• [実行するタスク]:
• A. SIerの将来性に関する文章のうち、「公開日: 2020.05.30」から「不安に感じてしまいますよね。」までの部分を一字一句変えずに出力してください。
• B. エントリの中で「## to create a directory」を含む行から「## File reading types.」を含む行までについて、「mkdir」を「md」に差し替え、ほかは一切変えずにその範囲の行だけを示してください。
### 読解用文章
SIerとは?不安視される将来性を5つの観点から解説

公開日: 2020.05.30
更新日: 2024.01.06
SIerは将来性がなくてやばい?

「SIerは将来性がないって聞くけど、どうして?」
「SIerはオワコンって本当?」

SIer(エスアイヤー)という言葉を知っている方は多いでしょう。

しかし、将来の仕事として考えた時、今後の需要があるのか不安に感じてしまいますよね。

今回は、SIerの将来性についてお話しします。

  • SIerの仕事内容
  • SIerに将来性がないと言われる理由
  • SIerの将来性が不安な人への提案

SIerに将来性がない理由や不安を感じる場合、どうすれば良いかを解説しています。

現職がSIerだけど、このままでいいのか悩んでいる、という方もぜひ読んでみてくださいね。

SIerとはそもそもどんな意味?

SIerの意味

「SIerってなんとなく聞いたことがあるけれど、具体的な意味はよく知らない」という方も多いでしょう。

まずはSIerの意味についてみていきましょう。

SIerとはシステム構築や導入を請け負う会社のこと

「SIer」とは、情報システムの構築や導入を請け負う会社のことです。
######
### 与えられたデータ
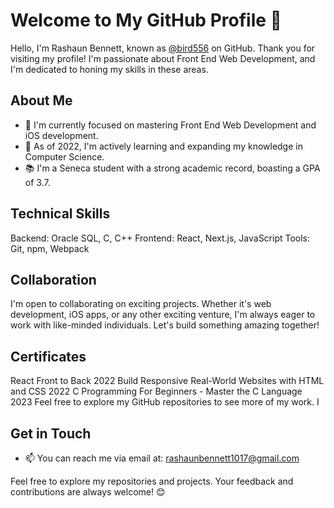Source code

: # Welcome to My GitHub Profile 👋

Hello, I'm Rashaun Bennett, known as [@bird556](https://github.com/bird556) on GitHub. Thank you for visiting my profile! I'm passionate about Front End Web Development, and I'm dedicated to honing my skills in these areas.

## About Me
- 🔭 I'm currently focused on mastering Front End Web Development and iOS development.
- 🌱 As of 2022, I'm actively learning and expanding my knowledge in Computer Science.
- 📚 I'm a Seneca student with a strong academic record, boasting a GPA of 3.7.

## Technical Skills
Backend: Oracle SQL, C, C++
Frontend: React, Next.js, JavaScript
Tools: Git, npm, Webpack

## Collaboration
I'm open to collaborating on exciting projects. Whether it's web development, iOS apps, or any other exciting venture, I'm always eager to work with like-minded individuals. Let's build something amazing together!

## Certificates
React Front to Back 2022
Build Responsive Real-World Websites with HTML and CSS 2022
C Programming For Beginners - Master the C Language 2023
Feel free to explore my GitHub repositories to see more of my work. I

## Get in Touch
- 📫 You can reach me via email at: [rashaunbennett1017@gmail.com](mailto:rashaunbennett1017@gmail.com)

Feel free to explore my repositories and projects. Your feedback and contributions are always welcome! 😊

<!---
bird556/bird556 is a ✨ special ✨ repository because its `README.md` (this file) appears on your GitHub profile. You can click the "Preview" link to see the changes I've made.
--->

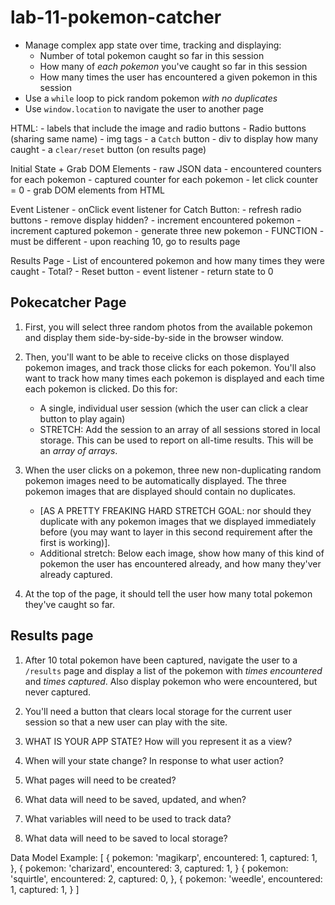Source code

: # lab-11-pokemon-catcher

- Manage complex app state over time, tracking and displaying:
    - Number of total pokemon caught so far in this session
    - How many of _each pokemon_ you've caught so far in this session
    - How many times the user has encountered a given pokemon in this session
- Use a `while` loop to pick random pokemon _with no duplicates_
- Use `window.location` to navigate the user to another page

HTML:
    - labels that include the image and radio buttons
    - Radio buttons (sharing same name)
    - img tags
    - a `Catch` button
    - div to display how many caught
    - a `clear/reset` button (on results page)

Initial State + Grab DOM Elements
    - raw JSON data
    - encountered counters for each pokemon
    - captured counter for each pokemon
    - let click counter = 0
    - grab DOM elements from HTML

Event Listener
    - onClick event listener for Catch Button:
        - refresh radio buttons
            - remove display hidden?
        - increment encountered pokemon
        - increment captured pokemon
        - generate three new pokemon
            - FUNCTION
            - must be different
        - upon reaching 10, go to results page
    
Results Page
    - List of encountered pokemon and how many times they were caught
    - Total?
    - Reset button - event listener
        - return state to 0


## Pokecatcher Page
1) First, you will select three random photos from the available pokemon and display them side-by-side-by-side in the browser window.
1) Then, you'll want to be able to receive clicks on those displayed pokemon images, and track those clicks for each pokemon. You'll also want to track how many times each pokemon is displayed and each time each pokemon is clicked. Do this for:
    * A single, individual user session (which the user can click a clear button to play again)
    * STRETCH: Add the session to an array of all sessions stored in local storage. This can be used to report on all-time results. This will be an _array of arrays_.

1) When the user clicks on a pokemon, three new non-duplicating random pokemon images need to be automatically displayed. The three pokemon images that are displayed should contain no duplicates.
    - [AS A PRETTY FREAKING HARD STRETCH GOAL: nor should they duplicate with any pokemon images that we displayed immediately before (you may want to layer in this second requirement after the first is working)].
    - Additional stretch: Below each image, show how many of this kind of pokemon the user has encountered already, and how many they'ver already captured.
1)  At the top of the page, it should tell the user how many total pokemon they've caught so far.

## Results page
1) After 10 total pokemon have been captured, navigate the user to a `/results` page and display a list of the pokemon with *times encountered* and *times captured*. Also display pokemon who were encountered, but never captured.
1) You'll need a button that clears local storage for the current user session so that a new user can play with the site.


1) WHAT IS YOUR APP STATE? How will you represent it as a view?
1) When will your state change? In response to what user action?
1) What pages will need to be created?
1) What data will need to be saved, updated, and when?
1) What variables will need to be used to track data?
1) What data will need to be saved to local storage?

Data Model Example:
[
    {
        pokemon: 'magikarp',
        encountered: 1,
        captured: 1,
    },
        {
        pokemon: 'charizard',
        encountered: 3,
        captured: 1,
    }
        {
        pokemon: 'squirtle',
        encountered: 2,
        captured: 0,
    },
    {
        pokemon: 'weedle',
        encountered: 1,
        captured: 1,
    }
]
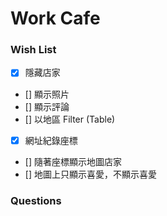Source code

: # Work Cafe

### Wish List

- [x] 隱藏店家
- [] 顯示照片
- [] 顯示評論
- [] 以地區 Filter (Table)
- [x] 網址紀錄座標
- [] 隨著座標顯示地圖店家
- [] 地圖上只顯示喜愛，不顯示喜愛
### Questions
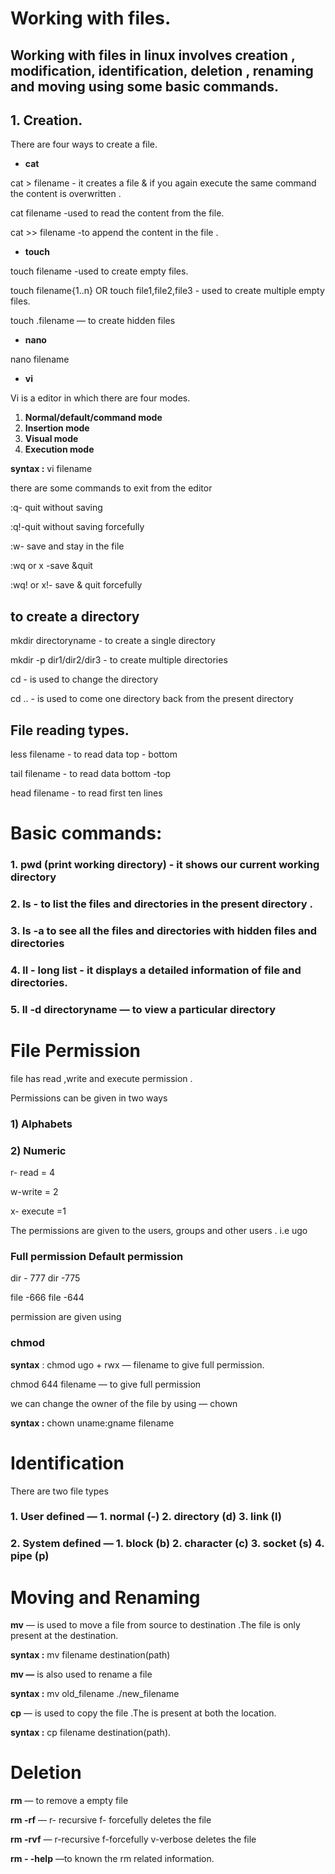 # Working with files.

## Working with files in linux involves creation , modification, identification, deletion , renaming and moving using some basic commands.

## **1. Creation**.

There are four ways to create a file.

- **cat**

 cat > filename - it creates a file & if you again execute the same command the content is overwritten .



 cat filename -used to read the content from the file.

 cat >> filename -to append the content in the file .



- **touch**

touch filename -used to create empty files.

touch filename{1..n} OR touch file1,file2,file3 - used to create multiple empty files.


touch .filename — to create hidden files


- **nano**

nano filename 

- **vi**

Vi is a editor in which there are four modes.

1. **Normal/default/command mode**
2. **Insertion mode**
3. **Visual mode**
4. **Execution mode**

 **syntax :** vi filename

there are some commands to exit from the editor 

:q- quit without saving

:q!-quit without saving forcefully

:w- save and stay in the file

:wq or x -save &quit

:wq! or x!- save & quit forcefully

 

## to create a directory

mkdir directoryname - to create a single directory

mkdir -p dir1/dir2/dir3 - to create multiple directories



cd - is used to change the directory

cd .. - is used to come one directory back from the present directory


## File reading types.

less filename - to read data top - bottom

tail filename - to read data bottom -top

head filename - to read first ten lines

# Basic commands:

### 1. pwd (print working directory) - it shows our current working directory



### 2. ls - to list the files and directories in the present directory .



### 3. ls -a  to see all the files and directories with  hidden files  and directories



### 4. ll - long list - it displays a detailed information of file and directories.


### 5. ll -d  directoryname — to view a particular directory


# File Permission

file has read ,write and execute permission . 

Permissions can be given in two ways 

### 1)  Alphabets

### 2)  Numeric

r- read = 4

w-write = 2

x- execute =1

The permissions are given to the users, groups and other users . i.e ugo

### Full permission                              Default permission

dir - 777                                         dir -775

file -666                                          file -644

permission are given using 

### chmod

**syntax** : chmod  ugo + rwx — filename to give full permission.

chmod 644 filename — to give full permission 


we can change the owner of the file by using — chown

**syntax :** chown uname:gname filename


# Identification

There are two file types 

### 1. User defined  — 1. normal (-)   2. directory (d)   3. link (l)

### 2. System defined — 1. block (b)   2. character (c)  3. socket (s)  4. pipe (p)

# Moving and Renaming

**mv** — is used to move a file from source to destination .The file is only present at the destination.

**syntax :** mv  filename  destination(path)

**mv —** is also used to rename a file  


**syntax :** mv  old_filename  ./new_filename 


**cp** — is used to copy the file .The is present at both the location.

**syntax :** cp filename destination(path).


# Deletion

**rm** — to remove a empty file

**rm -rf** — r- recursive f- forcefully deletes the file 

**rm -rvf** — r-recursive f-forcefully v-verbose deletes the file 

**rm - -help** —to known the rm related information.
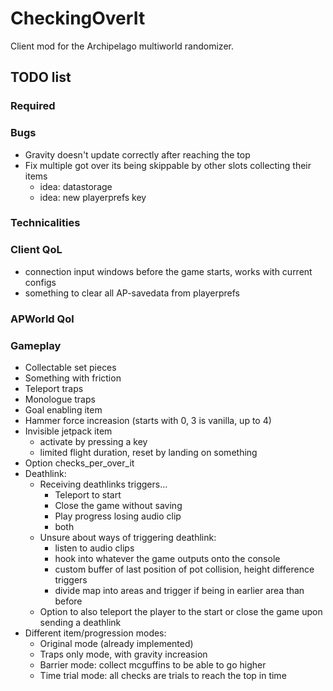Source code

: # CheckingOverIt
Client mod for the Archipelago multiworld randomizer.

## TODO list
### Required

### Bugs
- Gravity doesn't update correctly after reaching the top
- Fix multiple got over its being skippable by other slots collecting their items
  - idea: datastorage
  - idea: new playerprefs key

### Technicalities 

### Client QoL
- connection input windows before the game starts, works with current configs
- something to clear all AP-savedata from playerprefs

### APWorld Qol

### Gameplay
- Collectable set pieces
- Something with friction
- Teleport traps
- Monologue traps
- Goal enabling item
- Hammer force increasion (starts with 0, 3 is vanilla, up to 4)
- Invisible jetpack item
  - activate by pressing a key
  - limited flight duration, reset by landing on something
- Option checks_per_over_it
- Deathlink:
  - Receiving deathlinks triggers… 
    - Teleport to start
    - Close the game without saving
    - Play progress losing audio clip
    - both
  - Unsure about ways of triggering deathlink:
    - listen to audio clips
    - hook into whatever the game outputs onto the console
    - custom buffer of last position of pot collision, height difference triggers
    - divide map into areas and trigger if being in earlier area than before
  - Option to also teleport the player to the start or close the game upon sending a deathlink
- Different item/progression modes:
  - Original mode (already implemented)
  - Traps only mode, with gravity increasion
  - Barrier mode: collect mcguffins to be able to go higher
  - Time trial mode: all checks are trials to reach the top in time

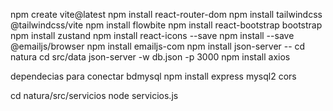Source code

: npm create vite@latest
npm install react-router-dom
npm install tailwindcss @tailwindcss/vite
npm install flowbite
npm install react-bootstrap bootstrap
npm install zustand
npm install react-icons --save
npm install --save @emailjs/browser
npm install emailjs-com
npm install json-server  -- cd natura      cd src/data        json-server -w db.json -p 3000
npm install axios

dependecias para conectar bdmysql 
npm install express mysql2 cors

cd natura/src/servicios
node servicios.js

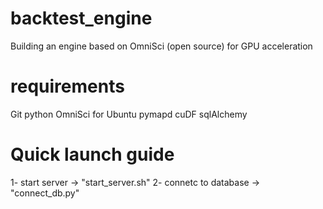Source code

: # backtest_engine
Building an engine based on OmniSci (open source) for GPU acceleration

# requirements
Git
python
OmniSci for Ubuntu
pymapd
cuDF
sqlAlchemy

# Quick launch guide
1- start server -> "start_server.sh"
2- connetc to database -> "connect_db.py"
######
• [番号付き回答]:
• A.
公開日: 2020.05.30
更新日: 2024.01.06
SIerは将来性がなくてやばい?

「SIerは将来性がないって聞くけど、どうして?」
「SIerはオワコンって本当?」

SIer(エスアイヤー)という言葉を知っている方は多いでしょう。

しかし、将来の仕事として考えた時、今後の需要があるのか不安に感じてしまいますよね。

• B.
## to create a directory

md directoryname - to create a single directory

md -p dir1/dir2/dir3 - to create multiple directories



cd - is used to change the directory

cd .. - is used to come one directory back from the present directory


## File reading types.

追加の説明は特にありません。